Am Treppenaufgang ist sogar eine „Buvette“ mitten im Hang, ein Kiosk in einer Art Container. Nur schade, entweder hat man hier das falsche Angebot oder die Leute wollen/müssen sparen. Die beiden alten Besitzer machen jedenfalls keinen erkennbaren Umsatz.

Unterdessen ist es halbzwei geworden, etwas spät für die weitere Bergumrundung, die mit einer Stunde veranschlagt wird, die sich aber doch wieder deutlich verlängern wird. Deshalb entscheide ich, daß wir beide die vorgegebene Runde um den Berg herum hier abbrechen.

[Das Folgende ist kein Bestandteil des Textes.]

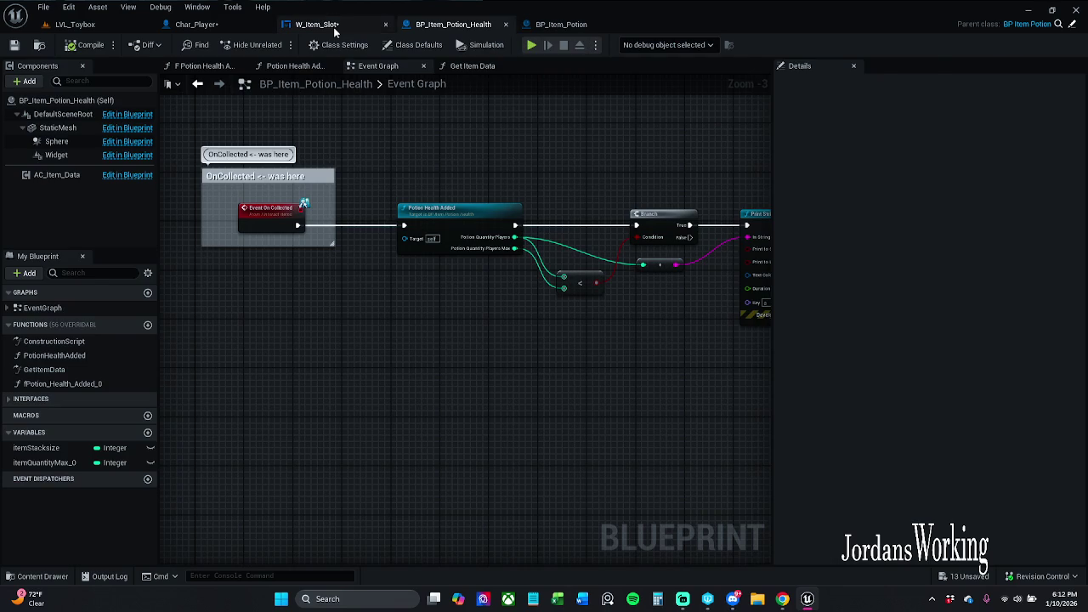
{"action": "left_click", "coordinate": [319, 24]}
{"action": "left_click_drag", "start_coordinate": [420, 230], "coordinate": [568, 230]}
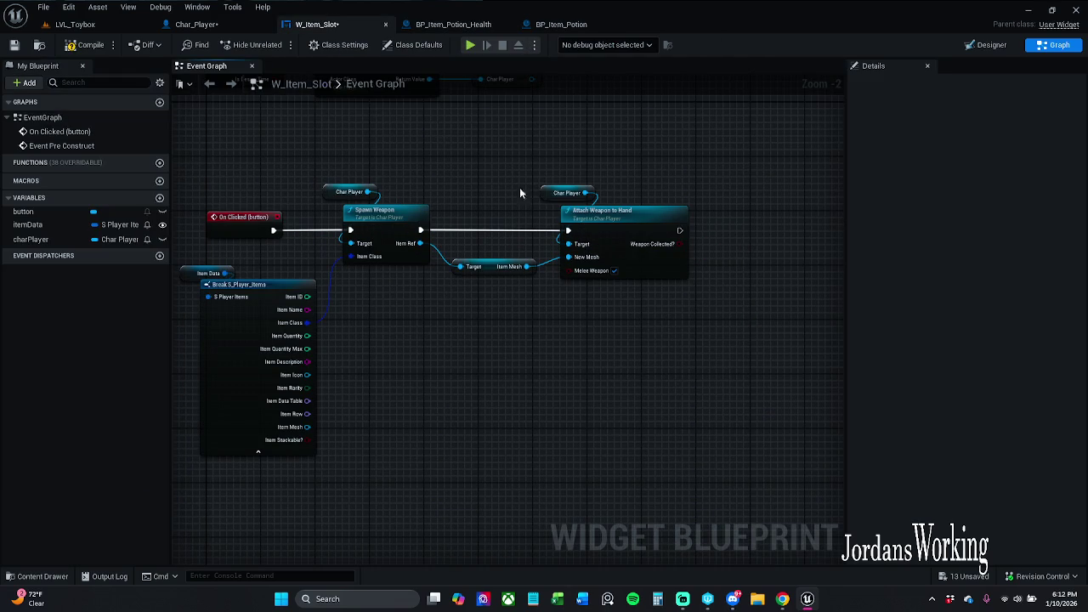
{"action": "left_click", "coordinate": [14, 46]}
- Show the Content Drawer at the Inventory folder and close the Char_Player tab with Ctrl+W
{"action": "mouse_move", "coordinate": [519, 152]}
{"action": "left_mouse_down"}
{"action": "mouse_move", "coordinate": [472, 172]}
{"action": "mouse_move", "coordinate": [529, 160]}
{"action": "left_mouse_up"}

Stattdessen wandern wir noch einen Weg den Berg weiter hinauf. Eigentlich will ich zurück zum Startplatz, abkürzen. Unterwegs soll es ein paar Erdrutsche gegeben haben, die diesen Weg eigentlich unpassierbar und gefährlich machen. Leider finde ich den Pfad dann auch nicht, vor allem, weil ich nicht weiß, ob ich ein Privatgrundstück betreten darf, und wir kommen in der Nähe oberhalb des längst wieder zu hörenden Wasserfalls heraus.

Nicht schlimm, dann nehmen wir halt den Weg durch Sillan und an der anderen Seite der Bresque zurück Richtung Auto.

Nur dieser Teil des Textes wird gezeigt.